Data drawn from a dataset:
—————
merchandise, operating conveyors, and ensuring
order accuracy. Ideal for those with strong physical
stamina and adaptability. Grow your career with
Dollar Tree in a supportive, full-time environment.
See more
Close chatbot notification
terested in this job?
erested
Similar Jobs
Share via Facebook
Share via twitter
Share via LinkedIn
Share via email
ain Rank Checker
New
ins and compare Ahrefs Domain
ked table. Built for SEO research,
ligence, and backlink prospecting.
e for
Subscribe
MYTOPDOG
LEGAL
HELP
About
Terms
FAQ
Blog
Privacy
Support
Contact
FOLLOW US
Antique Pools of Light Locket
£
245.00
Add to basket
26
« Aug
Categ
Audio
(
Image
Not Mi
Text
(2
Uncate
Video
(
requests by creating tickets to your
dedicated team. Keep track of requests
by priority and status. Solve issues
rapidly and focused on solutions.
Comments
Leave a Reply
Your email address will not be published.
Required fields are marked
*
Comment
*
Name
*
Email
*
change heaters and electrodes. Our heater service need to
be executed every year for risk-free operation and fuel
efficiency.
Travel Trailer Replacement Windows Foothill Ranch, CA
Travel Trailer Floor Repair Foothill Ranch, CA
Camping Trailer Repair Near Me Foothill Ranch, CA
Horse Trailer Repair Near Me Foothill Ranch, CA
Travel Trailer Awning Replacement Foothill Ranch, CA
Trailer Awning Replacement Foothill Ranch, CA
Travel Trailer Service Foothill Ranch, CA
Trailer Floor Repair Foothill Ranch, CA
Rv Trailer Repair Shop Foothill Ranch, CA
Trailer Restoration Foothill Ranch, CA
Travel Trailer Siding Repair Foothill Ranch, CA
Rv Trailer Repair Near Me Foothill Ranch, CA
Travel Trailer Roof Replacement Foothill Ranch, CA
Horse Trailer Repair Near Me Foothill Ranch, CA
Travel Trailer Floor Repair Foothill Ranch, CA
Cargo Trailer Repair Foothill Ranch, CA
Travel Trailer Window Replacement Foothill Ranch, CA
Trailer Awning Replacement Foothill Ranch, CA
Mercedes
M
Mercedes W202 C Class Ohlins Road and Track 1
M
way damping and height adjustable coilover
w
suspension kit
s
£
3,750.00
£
—————
◆ EXERCISE DESCRIPTION: Reproduce every line of the data above word for word, keeping the original order.

◆ FINISHED EXERCISE:
merchandise, operating conveyors, and ensuring
order accuracy. Ideal for those with strong physical
stamina and adaptability. Grow your career with
Dollar Tree in a supportive, full-time environment.
See more
Close chatbot notification
terested in this job?
erested
Similar Jobs
Share via Facebook
Share via twitter
Share via LinkedIn
Share via email
ain Rank Checker
New
ins and compare Ahrefs Domain
ked table. Built for SEO research,
ligence, and backlink prospecting.
e for
Subscribe
MYTOPDOG
LEGAL
HELP
About
Terms
FAQ
Blog
Privacy
Support
Contact
FOLLOW US
Antique Pools of Light Locket
£
245.00
Add to basket
26
« Aug
Categ
Audio
(
Image
Not Mi
Text
(2
Uncate
Video
(
requests by creating tickets to your
dedicated team. Keep track of requests
by priority and status. Solve issues
rapidly and focused on solutions.
Comments
Leave a Reply
Your email address will not be published.
Required fields are marked
*
Comment
*
Name
*
Email
*
change heaters and electrodes. Our heater service need to
be executed every year for risk-free operation and fuel
efficiency.
Travel Trailer Replacement Windows Foothill Ranch, CA
Travel Trailer Floor Repair Foothill Ranch, CA
Camping Trailer Repair Near Me Foothill Ranch, CA
Horse Trailer Repair Near Me Foothill Ranch, CA
Travel Trailer Awning Replacement Foothill Ranch, CA
Trailer Awning Replacement Foothill Ranch, CA
Travel Trailer Service Foothill Ranch, CA
Trailer Floor Repair Foothill Ranch, CA
Rv Trailer Repair Shop Foothill Ranch, CA
Trailer Restoration Foothill Ranch, CA
Travel Trailer Siding Repair Foothill Ranch, CA
Rv Trailer Repair Near Me Foothill Ranch, CA
Travel Trailer Roof Replacement Foothill Ranch, CA
Horse Trailer Repair Near Me Foothill Ranch, CA
Travel Trailer Floor Repair Foothill Ranch, CA
Cargo Trailer Repair Foothill Ranch, CA
Travel Trailer Window Replacement Foothill Ranch, CA
Trailer Awning Replacement Foothill Ranch, CA
Mercedes
M
Mercedes W202 C Class Ohlins Road and Track 1
M
way damping and height adjustable coilover
w
suspension kit
s
£
3,750.00
£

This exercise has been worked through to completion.